* [What you are asked to do] Return the lines below exactly, from the first line to the line that contains "right eye: (152, 45)". Leave out pictures.

[Extracted records]
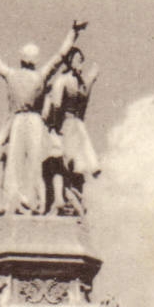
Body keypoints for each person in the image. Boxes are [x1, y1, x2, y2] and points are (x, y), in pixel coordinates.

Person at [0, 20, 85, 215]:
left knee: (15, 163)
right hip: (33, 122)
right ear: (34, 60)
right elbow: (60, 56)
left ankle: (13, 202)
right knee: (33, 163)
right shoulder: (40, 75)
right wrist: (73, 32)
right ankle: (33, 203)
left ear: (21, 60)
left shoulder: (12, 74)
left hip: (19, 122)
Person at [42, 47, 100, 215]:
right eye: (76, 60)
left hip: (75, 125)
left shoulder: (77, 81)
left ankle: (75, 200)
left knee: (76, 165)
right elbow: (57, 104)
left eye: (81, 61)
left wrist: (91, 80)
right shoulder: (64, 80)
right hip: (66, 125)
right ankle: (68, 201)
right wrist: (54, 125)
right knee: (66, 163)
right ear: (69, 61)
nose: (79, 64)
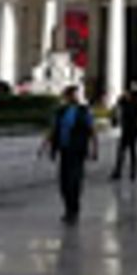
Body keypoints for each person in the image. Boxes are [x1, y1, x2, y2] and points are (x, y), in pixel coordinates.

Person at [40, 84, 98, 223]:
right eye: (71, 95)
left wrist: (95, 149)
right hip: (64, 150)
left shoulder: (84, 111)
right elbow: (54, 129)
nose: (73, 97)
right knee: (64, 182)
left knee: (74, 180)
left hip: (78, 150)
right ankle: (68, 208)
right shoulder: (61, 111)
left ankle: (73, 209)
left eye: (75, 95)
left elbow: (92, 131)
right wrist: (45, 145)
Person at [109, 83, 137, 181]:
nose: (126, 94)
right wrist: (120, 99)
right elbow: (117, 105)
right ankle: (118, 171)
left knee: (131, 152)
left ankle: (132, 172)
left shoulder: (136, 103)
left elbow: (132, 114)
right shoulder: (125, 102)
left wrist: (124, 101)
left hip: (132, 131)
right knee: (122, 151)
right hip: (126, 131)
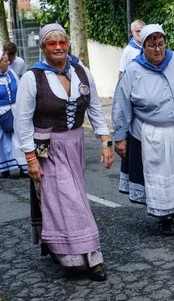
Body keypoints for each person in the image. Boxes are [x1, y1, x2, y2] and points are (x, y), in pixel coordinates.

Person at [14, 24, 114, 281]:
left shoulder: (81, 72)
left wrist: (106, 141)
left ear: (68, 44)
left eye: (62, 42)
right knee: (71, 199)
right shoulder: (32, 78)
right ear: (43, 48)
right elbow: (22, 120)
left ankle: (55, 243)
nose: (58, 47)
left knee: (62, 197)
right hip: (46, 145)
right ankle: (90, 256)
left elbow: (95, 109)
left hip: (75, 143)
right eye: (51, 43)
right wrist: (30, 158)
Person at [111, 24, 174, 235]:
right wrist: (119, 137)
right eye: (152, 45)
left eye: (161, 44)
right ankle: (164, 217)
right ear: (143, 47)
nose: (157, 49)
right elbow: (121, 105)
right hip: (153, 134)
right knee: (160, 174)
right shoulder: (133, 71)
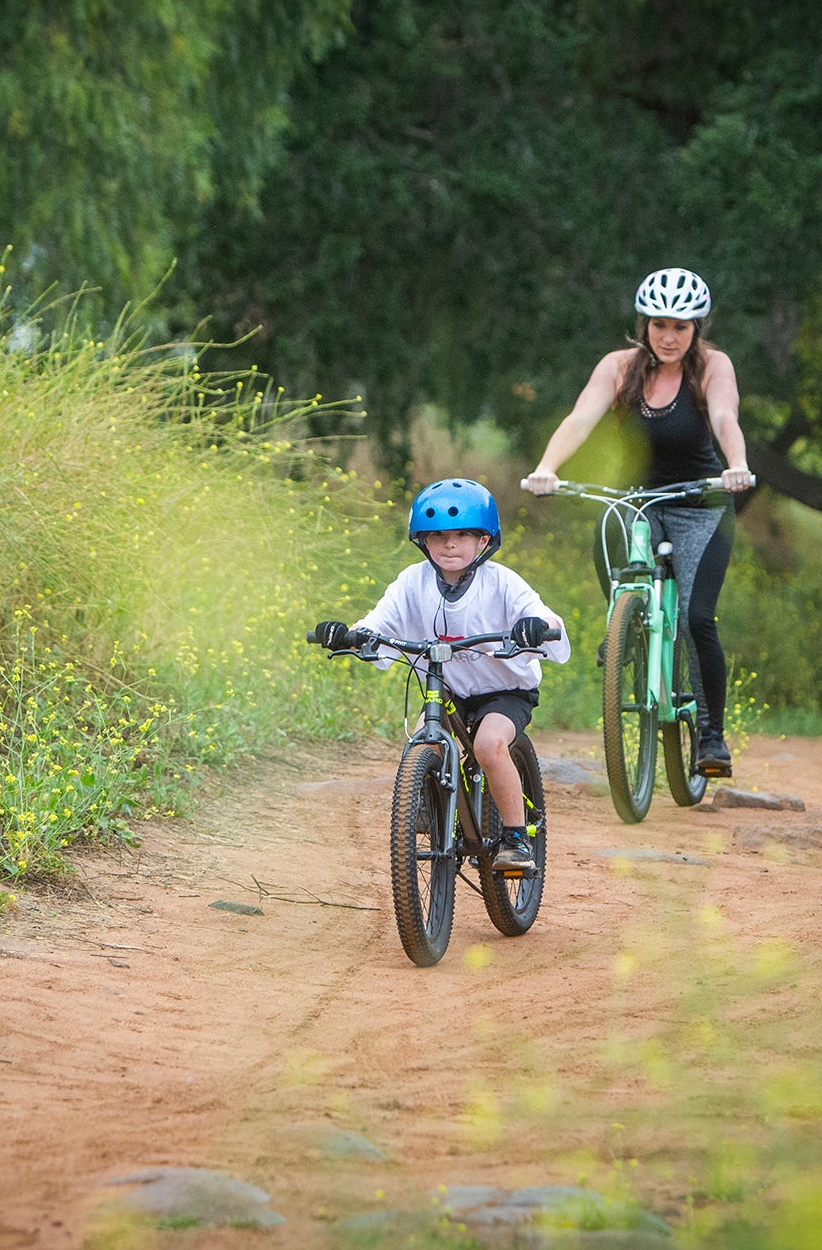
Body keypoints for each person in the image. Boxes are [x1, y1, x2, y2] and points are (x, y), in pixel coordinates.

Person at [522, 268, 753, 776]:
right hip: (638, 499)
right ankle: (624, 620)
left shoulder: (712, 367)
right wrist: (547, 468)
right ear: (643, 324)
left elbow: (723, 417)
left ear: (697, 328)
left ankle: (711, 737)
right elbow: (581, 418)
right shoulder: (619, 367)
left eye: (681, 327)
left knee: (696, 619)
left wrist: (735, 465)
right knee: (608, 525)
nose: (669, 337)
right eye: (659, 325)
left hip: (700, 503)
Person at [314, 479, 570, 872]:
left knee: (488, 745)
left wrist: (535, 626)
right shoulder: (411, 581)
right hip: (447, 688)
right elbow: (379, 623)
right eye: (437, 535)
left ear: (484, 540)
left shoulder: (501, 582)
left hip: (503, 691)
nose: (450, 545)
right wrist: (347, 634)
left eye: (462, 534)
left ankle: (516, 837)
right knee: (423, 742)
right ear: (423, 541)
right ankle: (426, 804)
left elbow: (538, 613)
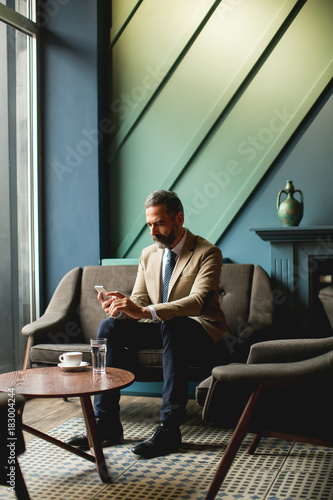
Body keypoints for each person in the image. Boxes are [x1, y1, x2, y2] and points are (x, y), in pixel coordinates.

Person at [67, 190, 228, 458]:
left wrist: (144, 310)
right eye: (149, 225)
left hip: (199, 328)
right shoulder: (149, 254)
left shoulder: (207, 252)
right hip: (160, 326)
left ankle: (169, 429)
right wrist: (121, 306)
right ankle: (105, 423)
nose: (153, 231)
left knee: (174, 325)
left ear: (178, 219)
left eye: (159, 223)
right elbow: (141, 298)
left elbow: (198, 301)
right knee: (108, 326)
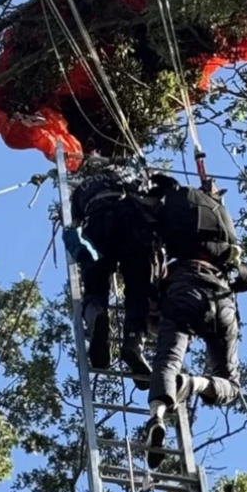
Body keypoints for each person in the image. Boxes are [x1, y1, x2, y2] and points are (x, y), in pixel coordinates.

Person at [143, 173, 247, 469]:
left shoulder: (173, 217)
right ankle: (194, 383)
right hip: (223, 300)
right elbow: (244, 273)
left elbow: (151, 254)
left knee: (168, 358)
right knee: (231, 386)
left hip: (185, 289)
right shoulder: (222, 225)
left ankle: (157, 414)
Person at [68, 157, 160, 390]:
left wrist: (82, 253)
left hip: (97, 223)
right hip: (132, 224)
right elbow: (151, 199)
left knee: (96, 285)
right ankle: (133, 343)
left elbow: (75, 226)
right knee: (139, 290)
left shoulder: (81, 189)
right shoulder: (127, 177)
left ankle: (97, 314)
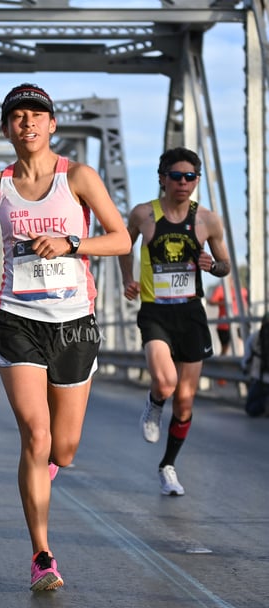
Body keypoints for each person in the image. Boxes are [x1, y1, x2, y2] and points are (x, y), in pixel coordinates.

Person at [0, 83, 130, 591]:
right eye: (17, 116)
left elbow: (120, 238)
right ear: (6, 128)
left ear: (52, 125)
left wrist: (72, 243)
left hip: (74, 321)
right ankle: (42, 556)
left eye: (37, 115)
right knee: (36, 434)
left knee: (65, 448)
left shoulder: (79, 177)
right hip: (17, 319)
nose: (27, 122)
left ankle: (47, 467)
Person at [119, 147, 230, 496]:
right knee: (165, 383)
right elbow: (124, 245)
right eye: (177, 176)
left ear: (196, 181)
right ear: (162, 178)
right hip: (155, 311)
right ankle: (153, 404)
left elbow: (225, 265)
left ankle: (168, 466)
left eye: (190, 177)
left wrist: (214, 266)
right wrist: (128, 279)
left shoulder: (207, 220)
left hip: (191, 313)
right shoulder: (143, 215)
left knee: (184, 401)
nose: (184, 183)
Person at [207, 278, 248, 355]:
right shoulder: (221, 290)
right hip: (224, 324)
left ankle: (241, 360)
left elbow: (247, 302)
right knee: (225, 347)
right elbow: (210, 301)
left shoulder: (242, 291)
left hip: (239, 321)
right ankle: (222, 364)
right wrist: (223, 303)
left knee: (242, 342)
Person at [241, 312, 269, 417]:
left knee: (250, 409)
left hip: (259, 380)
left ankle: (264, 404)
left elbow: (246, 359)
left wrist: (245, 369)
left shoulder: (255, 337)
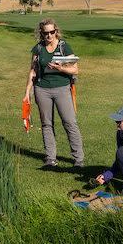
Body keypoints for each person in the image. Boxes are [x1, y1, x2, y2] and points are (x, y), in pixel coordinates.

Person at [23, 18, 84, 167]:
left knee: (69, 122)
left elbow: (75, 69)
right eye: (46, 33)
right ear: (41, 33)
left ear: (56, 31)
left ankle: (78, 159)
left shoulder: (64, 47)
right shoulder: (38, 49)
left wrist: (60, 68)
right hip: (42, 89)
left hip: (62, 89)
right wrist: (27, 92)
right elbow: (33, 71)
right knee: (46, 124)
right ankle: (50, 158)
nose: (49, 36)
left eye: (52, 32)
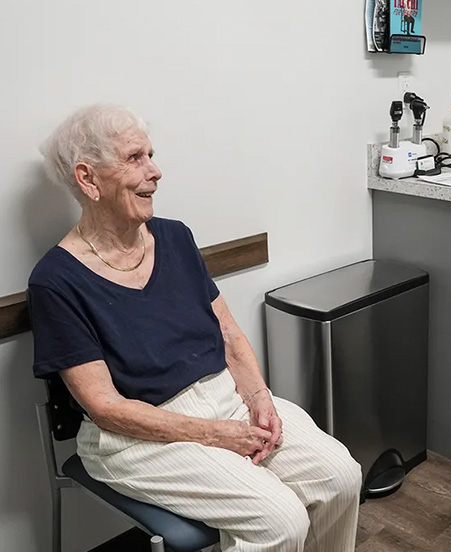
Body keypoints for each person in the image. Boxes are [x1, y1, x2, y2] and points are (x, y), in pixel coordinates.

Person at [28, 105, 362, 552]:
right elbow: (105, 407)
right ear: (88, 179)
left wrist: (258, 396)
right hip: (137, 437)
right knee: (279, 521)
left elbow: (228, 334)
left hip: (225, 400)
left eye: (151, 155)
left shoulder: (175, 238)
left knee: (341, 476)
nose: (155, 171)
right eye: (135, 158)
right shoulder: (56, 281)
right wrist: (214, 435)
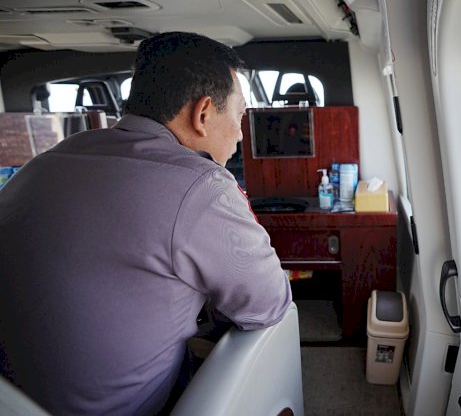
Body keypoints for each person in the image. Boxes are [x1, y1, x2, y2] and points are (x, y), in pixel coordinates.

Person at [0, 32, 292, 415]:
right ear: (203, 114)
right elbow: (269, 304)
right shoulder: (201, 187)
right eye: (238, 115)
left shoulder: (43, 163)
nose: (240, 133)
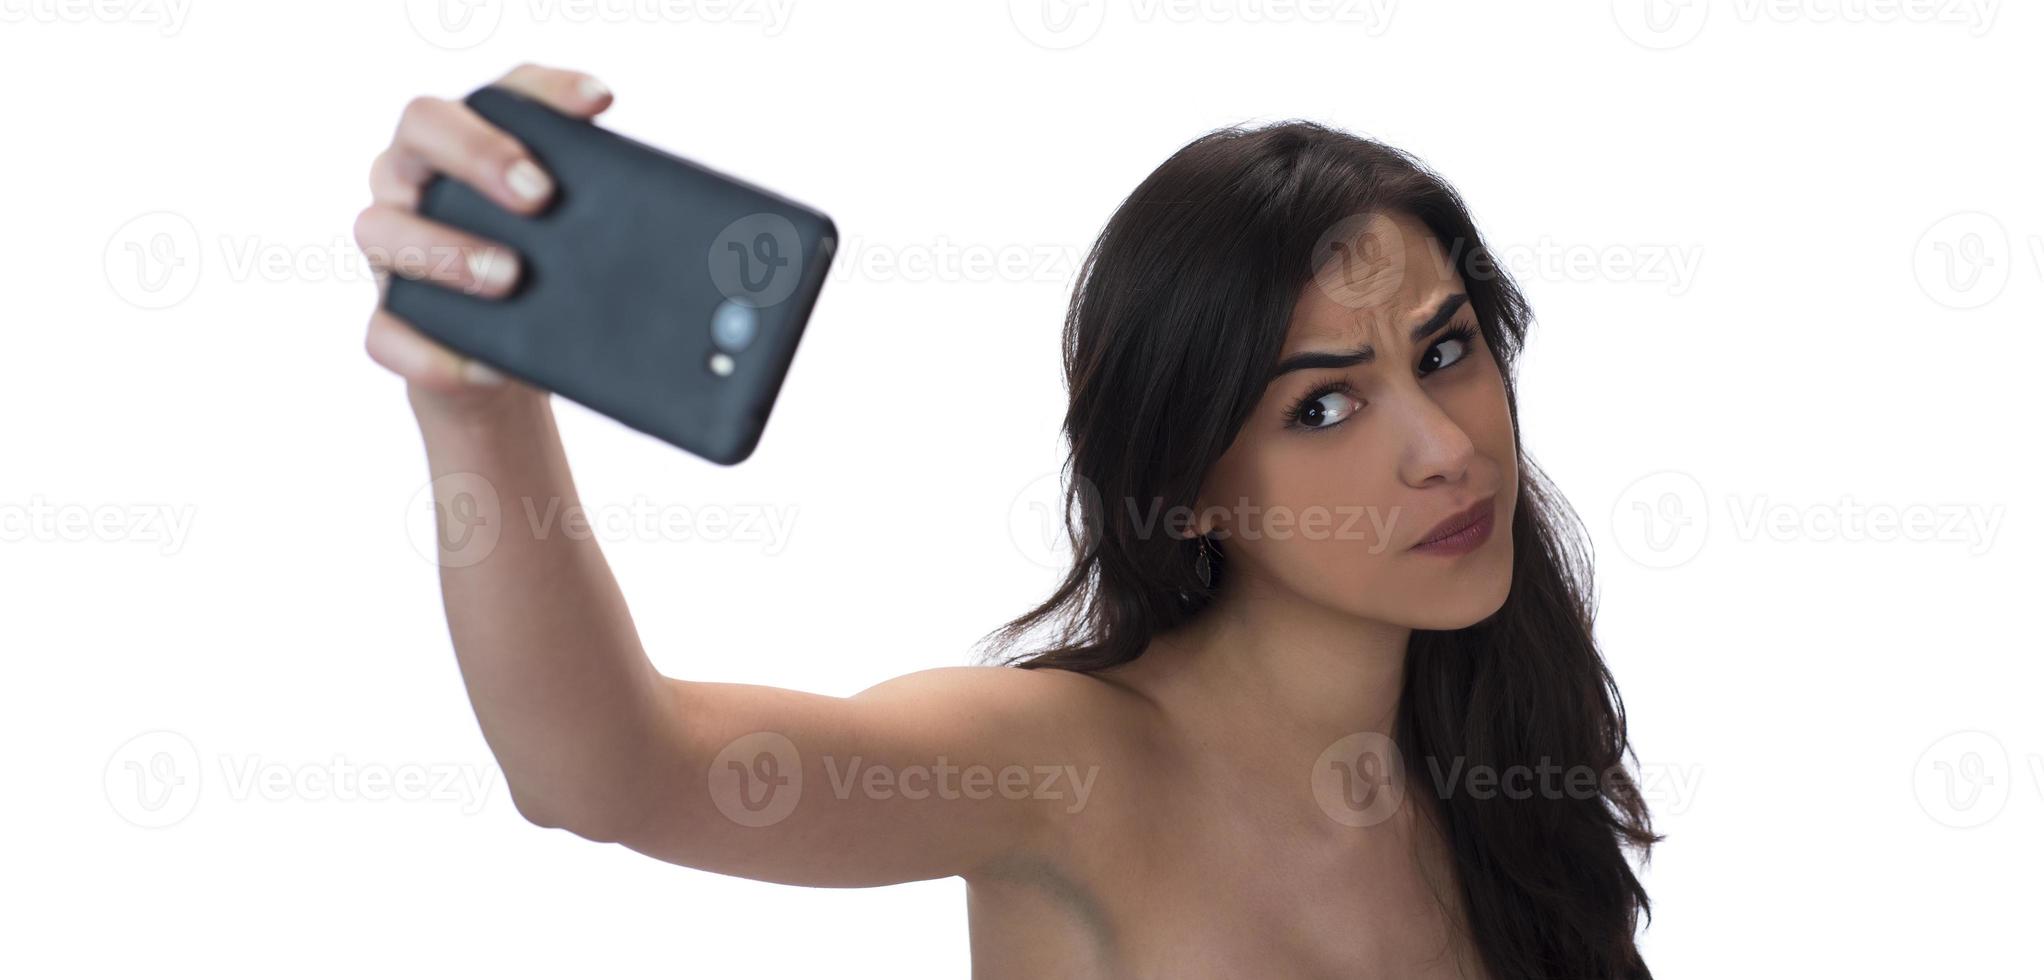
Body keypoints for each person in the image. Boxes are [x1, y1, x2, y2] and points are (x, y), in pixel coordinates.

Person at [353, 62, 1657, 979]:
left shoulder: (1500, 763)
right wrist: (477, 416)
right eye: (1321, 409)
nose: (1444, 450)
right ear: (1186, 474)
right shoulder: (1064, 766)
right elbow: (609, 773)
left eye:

* [Solution to the exercise]
Body keypoints for each person in the image. Boxes are [x1, y1, x2, y2] and points are (x, y), in pixel coordinates.

Person at [0, 20, 85, 215]:
left knee: (15, 163)
right hip: (33, 122)
right ear: (34, 60)
right elbow: (60, 56)
left ankle: (13, 202)
right knee: (33, 163)
right shoulder: (40, 75)
right wrist: (73, 32)
right ankle: (33, 203)
left ear: (21, 60)
left shoulder: (12, 74)
left hip: (19, 122)
Person at [42, 47, 100, 215]:
right eye: (76, 60)
left hip: (75, 125)
left shoulder: (77, 81)
left ankle: (75, 200)
left knee: (76, 165)
right elbow: (57, 104)
left eye: (81, 61)
left wrist: (91, 80)
right shoulder: (64, 80)
right hip: (66, 125)
right ankle: (68, 201)
right wrist: (54, 125)
right knee: (66, 163)
right ear: (69, 61)
nose: (79, 64)
Body keypoints for each person in the image. Boxes are [x1, y1, x2, y2] and points are (x, y), in pixel coordinates.

Person at [40, 84, 98, 223]:
right eye: (71, 95)
left wrist: (95, 149)
right hip: (64, 150)
left shoulder: (84, 111)
right elbow: (54, 129)
nose: (73, 97)
right knee: (64, 182)
left knee: (74, 180)
left hip: (78, 150)
right ankle: (68, 208)
right shoulder: (61, 111)
left ankle: (73, 209)
left eye: (75, 95)
left elbow: (92, 131)
right wrist: (45, 145)
Person at [109, 83, 137, 181]:
nose: (126, 94)
right wrist: (120, 99)
right elbow: (117, 105)
right ankle: (118, 171)
left knee: (131, 152)
left ankle: (132, 172)
left shoulder: (136, 103)
left elbow: (132, 114)
right shoulder: (125, 102)
left wrist: (124, 101)
left hip: (132, 131)
right knee: (122, 151)
right hip: (126, 131)
Body keypoints for each person in the image. Boxes are [x1, y1, x2, y2] and points are (x, y), in pixel coordinates.

Person at [14, 24, 114, 281]:
left shoulder: (81, 72)
left wrist: (106, 141)
left ear: (68, 44)
left eye: (62, 42)
right knee: (71, 199)
right shoulder: (32, 78)
right ear: (43, 48)
right elbow: (22, 120)
left ankle: (55, 243)
nose: (58, 47)
left knee: (62, 197)
right hip: (46, 145)
right ankle: (90, 256)
left elbow: (95, 109)
left hip: (75, 143)
right eye: (51, 43)
right wrist: (30, 158)
Person at [111, 24, 174, 235]:
right wrist: (119, 137)
right eye: (152, 45)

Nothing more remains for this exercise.